Scènes de la vie conjugale ou la mécanique infernale du couple

De Myriam Saduis. Avec Nicolas Arancibia, Marion Eudes, Mathilde Marsan, Laure Valentinelli, Yoann Zimmer. Du 12 au 23 septembre 2023 au Théâtre Océan Nord. Le 7 février 2024 à la Maison de la culture de Tournai.

Quoiqu’on en pense, le couple reste la référence. C’est le modèle imposé par la société. Mais la vie conjugale peut aussi se transformer en vallée de larmes, prendre des allures de souricière. « Je préfère cette solitude à un mariage sans amour ». « Mon mari et moi nous nous paralysons, tout devient plus pauvre, plus terne ». Les couples finissent souvent par se déchirer, parfois avec une violence (verbale) intense.

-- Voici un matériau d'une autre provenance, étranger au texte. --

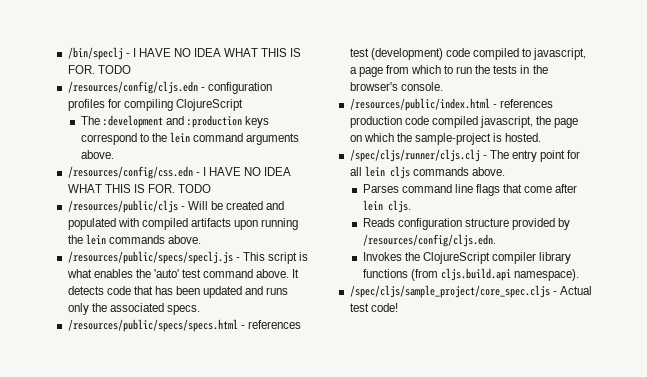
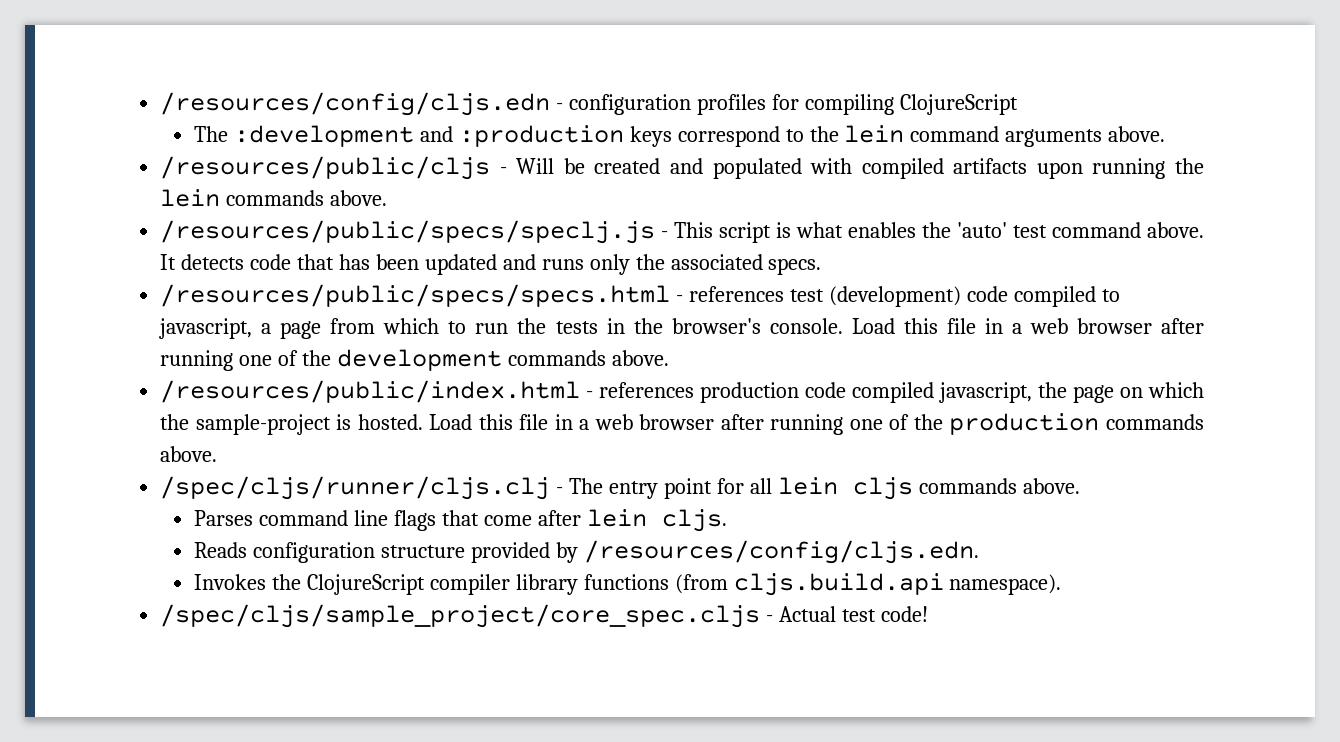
[67,47,302,60] [67,65,131,74] /bin/speclj - I HAVE NO IDEA WHAT THIS IS FOR. TODO // -> (160, 104) none
[67,166,292,179] [67,184,212,193] // /resources/config/css.edn - I HAVE NO IDEA WHAT THIS IS FOR. TODO -> (1166, 134) none
(443, 86) none -> [851,318,1204,334] [160,349,669,371] Load this file in a web browser after running one of the development commands above.
(542, 137) none -> [429,413,1204,435] [160,446,218,462] Load this file in a web browser after running one of the production commands above.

En 1973, le réalisateur suédois Ingmar Bergman réalise pour la télévision six épisodes de Scènes de la vie conjugale, plongées dans les affres de la rupture. En 2020, le réalisateur israélien Hagai Levi reprend la série en inversant les rôles, c’est la femme qui quitte l’homme et non plus l’homme qui prend la tangente. Aujourd’hui, Myriam Saduis alterne et superpose les deux situations.

S’en suivent des dialogues étonnants, interpellants et révélateurs, permettant au public de ressentir les choses sans qu’elles doivent être soulignées. Deux couples se succèdent sur le plateau et échangent la même discussion. Les mêmes phrases, au mot près, n’ont pas la même résonance si elles sont prononcées par un homme ou par une femme. « Tant qu’à partir, autant partir pour de bon ». En abandonnant l’homme/la femme et les enfants. Mais il faudra parler de la pension alimentaire…

A travers cette adaptation, la metteuse en scène se penche sur la mécanique du couple, l’évolution du rapport femmes-hommes, « envisagé comme l’une des premières unités où se joue le pouvoir, dit-elle. Si ces rapports changent, toute la société changera. »

Myriam Saduis a travaillé sur ces variations avec des jeunes comédiennes et comédiens âgés entre 25 et 30 ans, issus pour la plupart de l’Esact à Liège : Nicolas Arancibia, Marion Eudes, Mathilde Marsan – particulièrement impressionnante dans une scène de colère – Laure Valentinelli et Yoann Zimmer. Cette nouvelle génération pose la question des rapports de force et de l’égalité des genres de façon plus affirmée que les précédentes. « Elle interroge sur les rapports interpersonnels, explique la metteuse en scène, et souhaite en créer de nouveaux ».

La mise en scène et la scénographie (signée Irma Morin) mettent en valeur le jeu des comédiennes et comédiens. Outre la succession des scènes identiques avec inversion des rôles, il y a aussi ces discussions séparées mais simultanées des couples où des bribes de dialogue passent d’une table à l’autre. La référence à la technique de cinéma (interview, gros plan) à l’origine du texte, est réalisée au travers de la visite des albums photo des couples. Des instantanés remarquablement réalisés par la photographe Marie-Françoise Plissart.